Rooftop terraces are great additions to any project. Especially for buildings in big cities, having a rooftop space can increase the value of the property significantly. According to a recent report, a rooftop terrace in London can add 10%, maybe up to 30%, to the value of the property. This is one reason why rooftops in London have doubled year-on-year since 2013.
However, designing the roof terrace isn’t as easy as you may think. In this blog post, we take a closer look at 4 things you need to think about when specifying the roof terraces on your future projects:
1. For Refurbishment Projects, Check the Roof Type
If you’re working on a refurb project, the first thing you should do is check the structure’s existing roof type
On a flat roof, it is relatively easy to create a roof terrace. Steel and concrete-framed buildings usually have the structural strength for such spaces. For timber-framed structures, there is a high chance that they will require upgrading to create the structural load bearing capacity for a roof terrace.
For refurb projects, it is best to have a structural engineer survey the property to get a clearer understanding of what is possible and what upgrades the structure may require. This will ensure that the changes to the roof do not hinder the building’s structure, waterproofing, fireproofing or insulation.
2. Obtain Planning Permissions
Next, you will likely need to obtain planning permission for the project. This will depend on how much work is required and the current traits of the property. One of the biggest reasons for permission for a roof terrace to be denied is loss of privacy. If the space looks out over a neighbouring property, you need to take suitable measures to ensure that the neighbour’s privacy is maintained. You can use privacy screens and frosted glass balustrades to do this.
Additionally, based on the location, there could be restrictions on installing objects that increase the overall height of a building, so make sure you investigate this beforehand and come up with a solution.
3. Ensure Compliance with Building Regulations and Standards
Your roof terrace needs to meet the current building regulations and standards to ensure the residents’ safety. This needs to be checked while planning the space. In England, specifications are mentioned in Approved Document A, Approved Document B, Approved Document H and Approved Document K. In Scotland, you need to check the Building Standards technical handbooks, in Northern Ireland, the Building Regulations in Northern Ireland and in Wales, the Approved Documents for Wales.
4. Design Your Space
Once you have consulted with the structural engineer, obtained the necessary permissions and looked up the local building safety regulations and standards, it is time to design the space in line with what you have learned.
One of the most important aspects of designing a roof terrace is choosing the decking. It will have a big impact on the look of the space, so you need to decide accordingly. Based on the latest building safety regulations, roofs and balconies are considered to be part of the external wall systems of buildings; thus, they can only be created using non-combustible materials. Roof terraces have some exceptions to this however, and our team of consultants will be happy to advise on this.
Here are five things to consider before selecting the right decking:
The latest Building Safety regulations state that the external wall systems of buildings need to be created using non-combustible materials. This includes balconies and terraces, so you must take this into consideration when you choose your decking.

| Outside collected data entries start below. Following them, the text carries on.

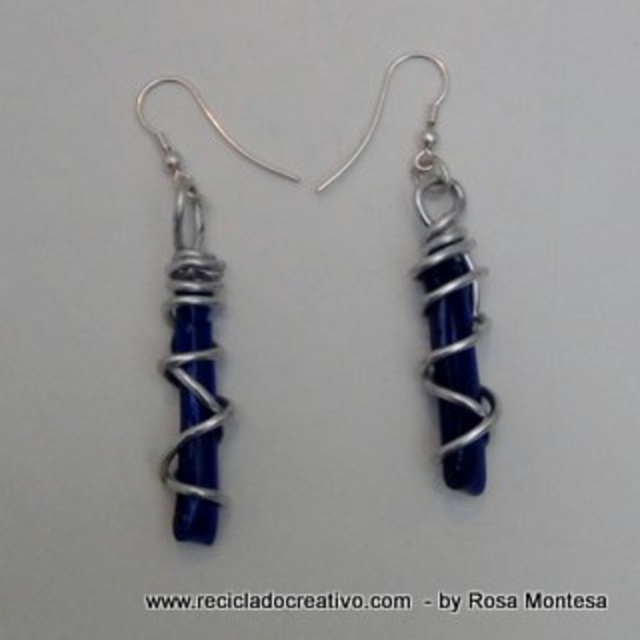
Who is shorter, satin blue stone at center or blue glass stone at left?

Standing shorter between the two is satin blue stone at center.

What do you see at coordinates (444, 300) in the screenshot? I see `satin blue stone at center` at bounding box center [444, 300].

This screenshot has height=640, width=640. What do you see at coordinates (444, 300) in the screenshot?
I see `satin blue stone at center` at bounding box center [444, 300].

Where is `satin blue stone at center`? This screenshot has width=640, height=640. satin blue stone at center is located at coordinates (444, 300).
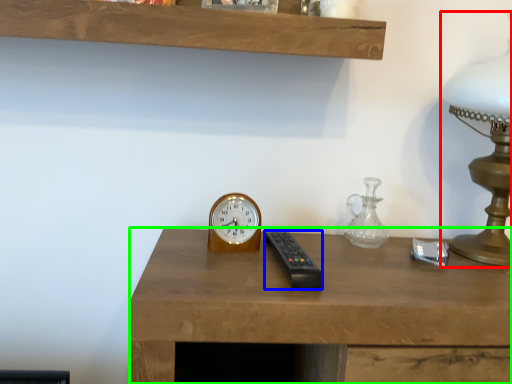
Question: Which object is positioned farthest from table lamp (highlighted by a red box)? Select from control (highlighted by a blue box) and desk (highlighted by a green box).

Choices:
 (A) control
 (B) desk

Answer: (A)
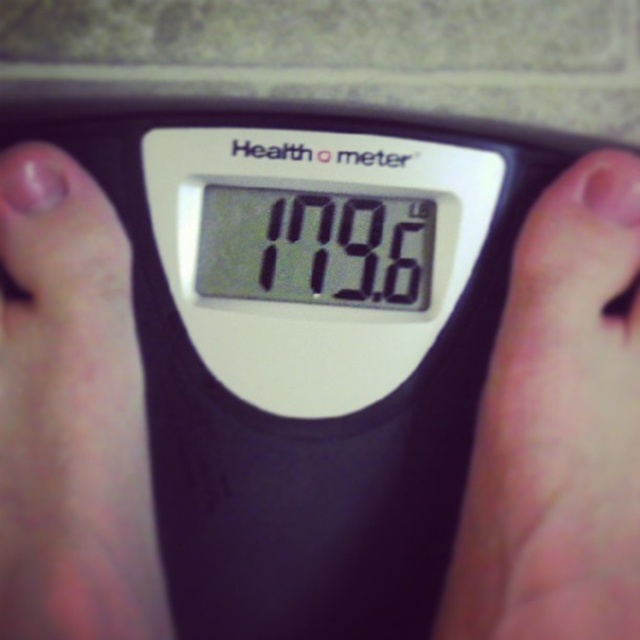
You are a dermatologist examining a patient. You notice two areas of skin on their foot visible in the image. The pale skin at center and pink skin at left. Which area is closer to the toes?

The pale skin at center is shorter than pink skin at left, so the pink skin at left is closer to the toes.

You are a fitness trainer assessing a client who is standing on a Health o meter scale. You see the pink skin at left and the black digital display at center. Which object is positioned to the left of the other?

The pink skin at left is positioned to the left of the black digital display at center.

You are a physical therapist assessing a patient using a digital scale. You notice the pale skin at center and the black digital display at center. Which object is closer to you according to the image?

The pale skin at center is closer to you as it is in front of the black digital display at center in the image.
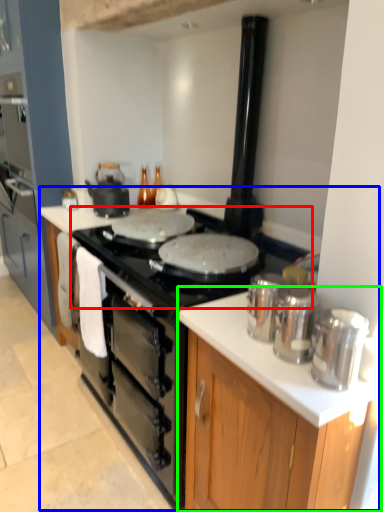
Question: Estimate the real-world distances between objects in this image. Which object is farther from gas stove (highlighted by a red box), counter top (highlighted by a blue box) or cabinetry (highlighted by a green box)?

Choices:
 (A) counter top
 (B) cabinetry

Answer: (B)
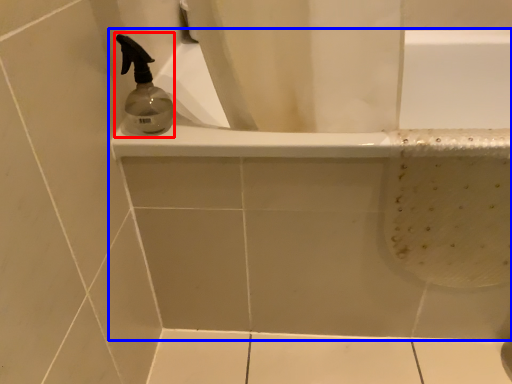
Question: Which object appears closest to the camera in this image, soap dispenser (highlighted by a red box) or bathtub (highlighted by a blue box)?

Choices:
 (A) soap dispenser
 (B) bathtub

Answer: (A)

Since the new regulations were enforced, a number of options for non-combustible decking have become available on the market. However, aluminium decking and mineral composite decking are the two most popular choices.
When selecting your decking, you need to ensure that the product has a fire rating of Class A1 or A2, s1 d0, according to the requirements mentioned in BS EN 13501-1.
Safety and Durability
Next, you want to take into consideration other safety aspects like the slip resistance and impact testing of the decking and check the durability and the warranty to ensure a better experience for the residents.
Make sure you go for a product that has been tested for slip resistance and performed well. Generally, a score of less than 25 is considered a high slip risk, while anything greater than 36 has a low slip risk.
You also need to check whether the product has been through impact testing and what durability and warranty periods are being offered by the manufacturer.
With the race towards net zero gaining momentum in the UK, you should also factor in the sustainability and the carbon footprint of the product. You want to choose a decking partner that has taken various steps to reduce their carbon footprint. In some cases, they may also be able to provide data with regards to the actual carbon footprint of the product.
Especially when it comes to aluminium decking, you want to go for a product that is made with 100% recyclable materials. The entire range of aluminium decking at MyDek is made from 100% recyclable aluminium.
Design and Finishes
Now that you’ve covered the technical aspects, it’s time to look at the design aspects of the decking. There are various finishes available, especially if you go for aluminium decking – some decking boards have a woodgrain finish that has the natural look of timber, while others have smooth finishes that are similar in look to porcelain decking.
You should also check what colours are available to ensure that you find the right shade to match the colour scheme of the project. You can ask the brand to send samples of the products so you can see them and make an informed decision.
Installation Process and Onsite Support
Last but not least, you want to check whether the decking system you’ve selected is easy to install. Decking systems that have complicated installation systems can be time-consuming – and there’s an increased chance of error – therefore specify one that’s simple to put in.
You should also check with the company about what support they can offer on site – or even if they offer training beforehand – to ensure that everything runs smoothly on installation day.